=== PAGE TEXT ===

The answer to both questions, per Cuttle, is a resounding yes. Along with his Oxford colleague, Chris MacMinn, he conducted a series of experiments to identify the forces at play and develop a theoretical model for ketchup splatter. Among the most interesting findings: squeezing the bottle more slowly and doubling the diameter of the nozzle helps prevent splatter. There is also a critical threshold where the flow of ketchup shifts suddenly from not splattering to splattering. A preprint paper has been posted to arXiv and is currently undergoing peer review.
Isaac Newton identified the properties of what he deemed an “ideal liquid.” One of those properties is viscosity, loosely defined as how much friction/resistance there is to flow in a given substance. The friction arises because a flowing liquid is essentially a series of layers sliding past one another. The faster one layer slides over another, the more resistance there is, and the slower one layer slides over another, the less resistance there is.
But not all liquids behave like Newton’s ideal liquid. In Newton’s ideal fluid, the viscosity is largely dependent on temperature and pressure: water will continue to flow — i.e., act like water — regardless of other forces acting upon it, such as being stirred or mixed. In a non-Newtonian fluid, the viscosity changes in response to an applied strain or shearing force, thereby straddling the boundary between liquid and solid behavior. Physicists like to call this a “shearing force”: stirring a cup of water produces a shearing force, and the water shears to move out of the way. The viscosity remains unchanged. But the viscosity of non-Newtonian fluids changes when a shearing force is applied.
Ketchup is a non-Newtonian fluid. Blood, yogurt, gravy, mud, pudding, and thickened pie fillings are other examples, along with hagfish slime. They aren’t all exactly alike in terms of their behavior, but none of them adhere to Newton’s definition of an ideal liquid.
Ketchup, for instance, is comprised of pulverized tomato solids suspended in liquid, making it more of a “soft solid” rather than a liquid, according to Anthony Strickland of the University of Melbourne in Australia. The solids connect to create a continuous network, and one must overcome the strength of that network in order to get the ketchup to flow—typically by tapping or whacking the bottle. Once that happens, the viscosity decreases, and the more it decreases, the faster the ketchup flows. Scientists at Heinz have pegged the optimal flow rate or ketchup at 0.0045 per hour.

=== DATASET SECTION ===

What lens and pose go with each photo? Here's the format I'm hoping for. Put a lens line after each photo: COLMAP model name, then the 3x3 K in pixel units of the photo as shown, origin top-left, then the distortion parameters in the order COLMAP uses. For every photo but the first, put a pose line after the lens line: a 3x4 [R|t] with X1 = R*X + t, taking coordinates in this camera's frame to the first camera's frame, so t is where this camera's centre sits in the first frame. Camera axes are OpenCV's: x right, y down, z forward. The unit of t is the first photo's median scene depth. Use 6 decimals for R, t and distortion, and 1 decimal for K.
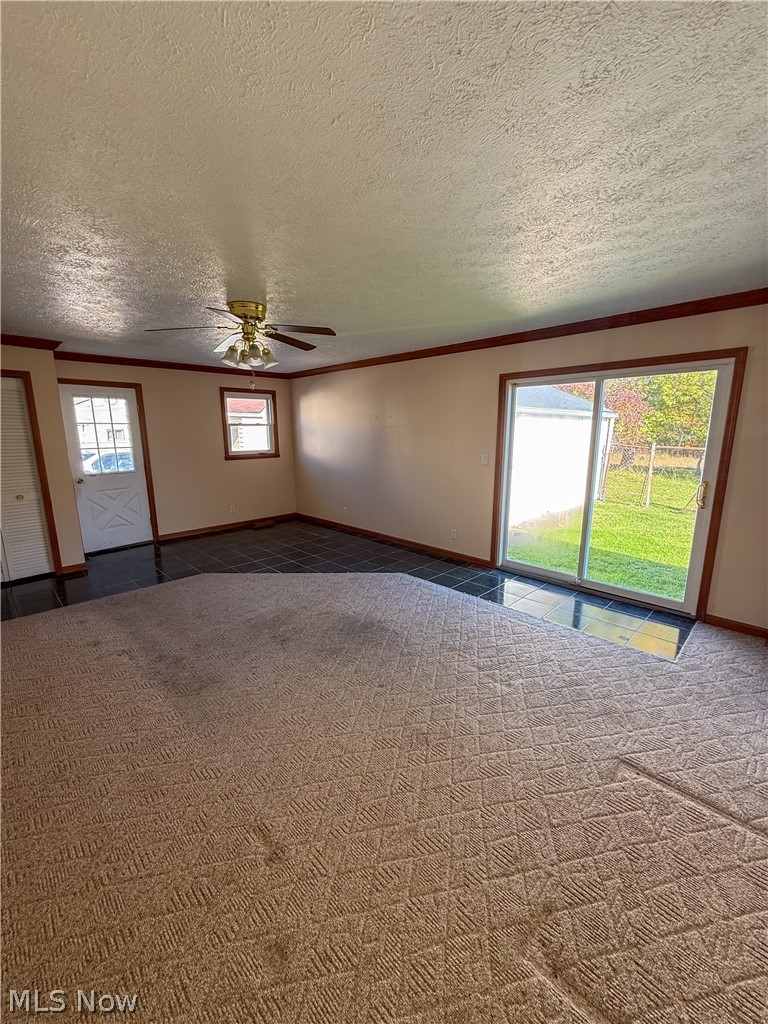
lens RADIAL K [[408.2, 0, 377.1], [0, 408.2, 511.8], [0, 0, 1]] dist [0.000048, 0.000049]
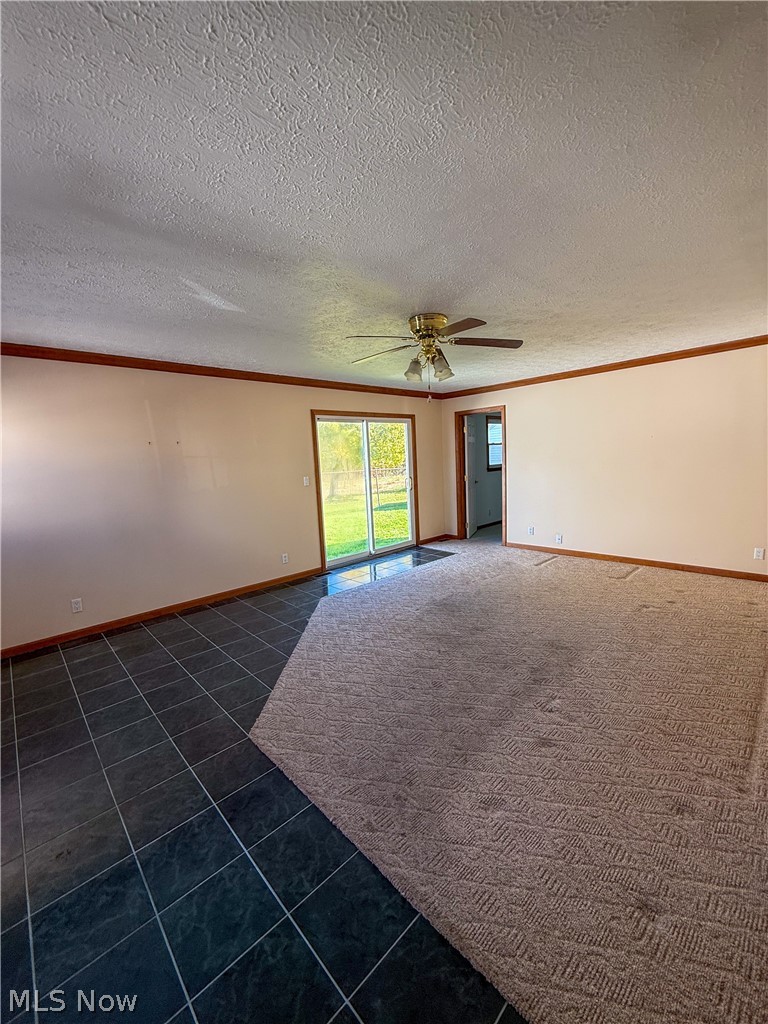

===

* [WHAT TO DO]:
1. In the ketchup text, who is named as Cuttle's Oxford colleague in the experiments?
2. Repeat word for word the portion of the ketchup text starting with "But not all" and going on through "force is applied.".
3. List every substance, other than ketchup, that the ketchup text gives as an example of a non-Newtonian fluid.

* [EXPECTED RESULTS]:
1. Chris MacMinn

2.
But not all liquids behave like Newton’s ideal liquid. In Newton’s ideal fluid, the viscosity is largely dependent on temperature and pressure: water will continue to flow — i.e., act like water — regardless of other forces acting upon it, such as being stirred or mixed. In a non-Newtonian fluid, the viscosity changes in response to an applied strain or shearing force, thereby straddling the boundary between liquid and solid behavior. Physicists like to call this a “shearing force”: stirring a cup of water produces a shearing force, and the water shears to move out of the way. The viscosity remains unchanged. But the viscosity of non-Newtonian fluids changes when a shearing force is applied.

3.
- Blood
- Yogurt
- Gravy
- Mud
- Pudding
- Thickened pie fillings
- Hagfish slime